While he is still a little nervous ahead of Junior Worlds next month, his overall confidence in his ability is high coming off such a monumental victory.
Aiming for Olympics in 2028, if not sooner
Bodeen’s ultimate goal is to represent his country in the 2028 Summer Olympics and possibly next year’s Games if possible.
“I’m hoping so and I’m definitely up there,” he said. “I’m seventh in the Olympic Trials right now. … There’s one more spot and an alternate spot as well, so I’m still competing for that but 2028 would probably be the year I go. We’ll try for 2024.”
Before he heads to South Korea, Bodeen will return to Michigan later this month to compete in the Junior Olympic Trap Shooting Championships.
He believes that being an elite trapshooter is more about the mental side of the sport than the physical movements of aiming the gun and pulling the trigger.
“It’s hard to keep yourself focused for that,” Bodeen said. “If you think about one wrong thing, or one thing is off in your process, that’s it, pretty much.”
He said his ability to stay mentally sharp was the biggest contributing factor in his career-best performance.
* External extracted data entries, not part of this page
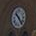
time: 10:23
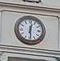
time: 12:29
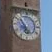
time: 4:52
One of the techniques he uses to lock in is visualization, to help calm his mind and slow everything down.
“I like fishing a lot, so I visualize a lot of fishing down there, and then also visualizing the target breaking before you actually shoot it,” he said. “I did a lot of that, and then breathing just to calm myself down.”
Bodeen made a college commitment last spring as a junior and will attend the University of Tennessee Southern in the fall.
The members of the Firehawks collegiate clay target shooting team were back-to-back ACUI national champions in 2021 and 2022, and finished third this past season.
“It was definitely a relief to have the question of where I’m going to college out of the picture,” he said. “There’s still the question of what I’m going to (major) in (at) college, but I’ll figure that out later.”